Ferrari dichiara: Niente protesta contro la controversia del motore Mercedes, ma chiede chiarezza ora!
In un colpo di scena elettrizzante nel mondo sempre tumultuoso della Formula 1, Ferrari ha rilasciato una dichiarazione audace, escludendo la possibilità di presentare una protesta contro Mercedes riguardo a una questione di motore controversa che ha scosso il paddock. Nonostante le loro riserve, il colosso italiano insiste per un verdetto chiaro e definitivo dalla FIA riguardo al continuo problema del rapporto di compressione.
Il dramma si svolge mentre Ferrari, insieme ad altri produttori come Audi e Honda, e recentemente unita da Red Bull, si trova in una accesa disputa riguardo all'asserita sfruttamento da parte di Mercedes di una scappatoia nei regolamenti tecnici. Sono emersi rapporti secondo cui Mercedes ha ingegnosamente ideato un metodo per rispettare il rigoroso limite di rapporto di compressione di 16:1 durante i test in condizioni ambientali, mentre opera a un rapporto più elevato quando i loro motori funzionano a temperature elevate. Questa rivelazione ha acceso vivaci discussioni sulla correttezza e la conformità all'interno della lega.
La prossima settimana, tutti gli occhi saranno puntati sulla riunione della Commissione F1 in Bahrain, dove le delegazioni si riuniranno per discutere questa questione urgente. Fonti indicano che ci si aspetta un verdetto decisivo dalla FIA, che potrebbe confermare l'approccio di Mercedes come legittimo o scatenare ulteriori proteste da parte delle squadre rivali. La tensione è palpabile, con voci di possibili proteste che incombono sul Gran Premio d'Australia, di apertura della stagione, se la FIA si schiererà a favore di Mercedes.
Aggiungendo benzina sul fuoco, il direttore generale dell'Alpine, Steve Nielsen, ha provocatoriamente suggerito che le squadre che esprimono preoccupazioni dovrebbero “metterci del loro” e sfidare formalmente lo status quo. Tuttavia, il team principal della Ferrari, Fred Vasseur, ha fermamente smentito qualsiasi idea di protesta. “Non siamo qui per fare una protesta,” ha dichiarato emphaticamente. “Siamo qui per avere una regolamentazione chiara e per avere tutti la stessa comprensione delle regolazioni. Ma non parliamo di protesta.”
Per Vasseur, il nocciolo della questione risiede nel raggiungere chiarezza sulle regolazioni, permettendo alla Ferrari di mantenere la propria strategia attuale per il motore o di adattarsi per allinearsi più strettamente con le tattiche della Mercedes. Ha riconosciuto candidamente il potenziale per aree grigie nelle regole a seguito di cambiamenti normativi così significativi, affermando: “Ci sarebbero state diverse interpretazioni delle regolazioni da squadra a squadra, e a volte da squadra alla FIA. È una conseguenza diretta della nuova regolamentazione, ed è sempre stato così.”

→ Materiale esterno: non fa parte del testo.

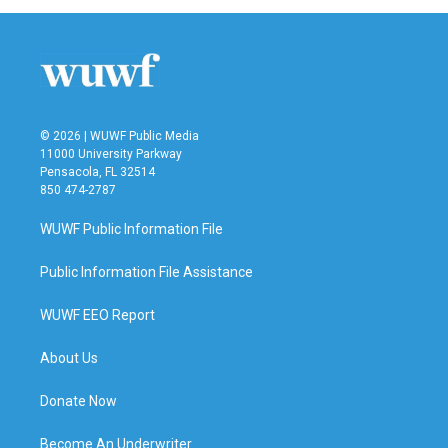
© 2026 | WUWF Public Media
11000 University Parkway
Pensacola, FL 32514
850 474-2787
WUWF Public Information File
Public Information File Assistance
WUWF EEO Report
About Us
Donate Now
Become An Underwriter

Con il tempo che scorre verso l'incontro cruciale, l'appello di Vasseur risuona nel paddock: “Quello di cui abbiamo bisogno è che sia chiaro che ora è 'così'. Penso che sia quello che possiamo aspettarci dalla prossima settimana.” Nel frattempo, il direttore tecnico della Red Bull, Pierre Wache, ha espresso l'anticipazione della propria squadra per la chiarezza, sottolineando il loro impegno per l'equità nello sport. “Stiamo semplicemente seguendo ciò che dice la FIA per essere onesti,” ha osservato, sottolineando un desiderio collettivo di equità all'interno di un panorama sempre più competitivo.

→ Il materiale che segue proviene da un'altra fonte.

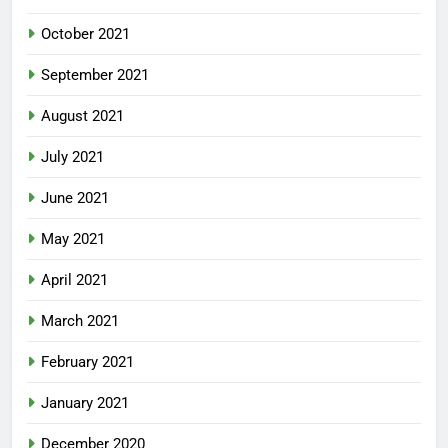
October 2021
September 2021
August 2021
July 2021
June 2021
May 2021
April 2021
March 2021
February 2021
January 2021
December 2020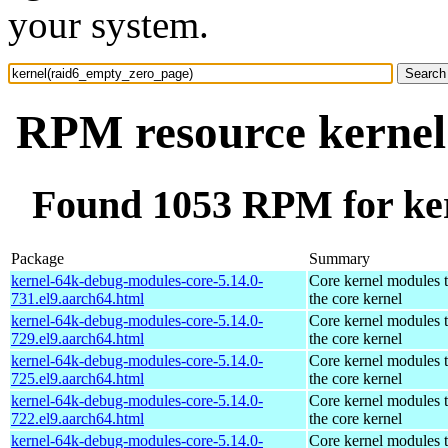
your system.
RPM resource kernel
Found 1053 RPM for ke
Package
Summary
kernel-64k-debug-modules-core-5.14.0-
Core kernel modules 
731.el9.aarch64.html
the core kernel
kernel-64k-debug-modules-core-5.14.0-
Core kernel modules 
729.el9.aarch64.html
the core kernel
kernel-64k-debug-modules-core-5.14.0-
Core kernel modules 
725.el9.aarch64.html
the core kernel
kernel-64k-debug-modules-core-5.14.0-
Core kernel modules 
722.el9.aarch64.html
the core kernel
kernel-64k-debug-modules-core-5.14.0-
Core kernel modules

Mentre la Ferrari e i suoi rivali si preparano per quello che promette di essere un momento decisivo nello sport, la pressione sta aumentando. La FIA fornirà la chiarezza che le squadre cercano disperatamente, o la controversia continuerà a fermentare, portando a uno scontro al Gran Premio d'Australia? Le poste in gioco non sono mai state così alte, e i fan di tutto il mondo sono lasciati con il fiato sospeso mentre questa saga ad alta tensione si sviluppa.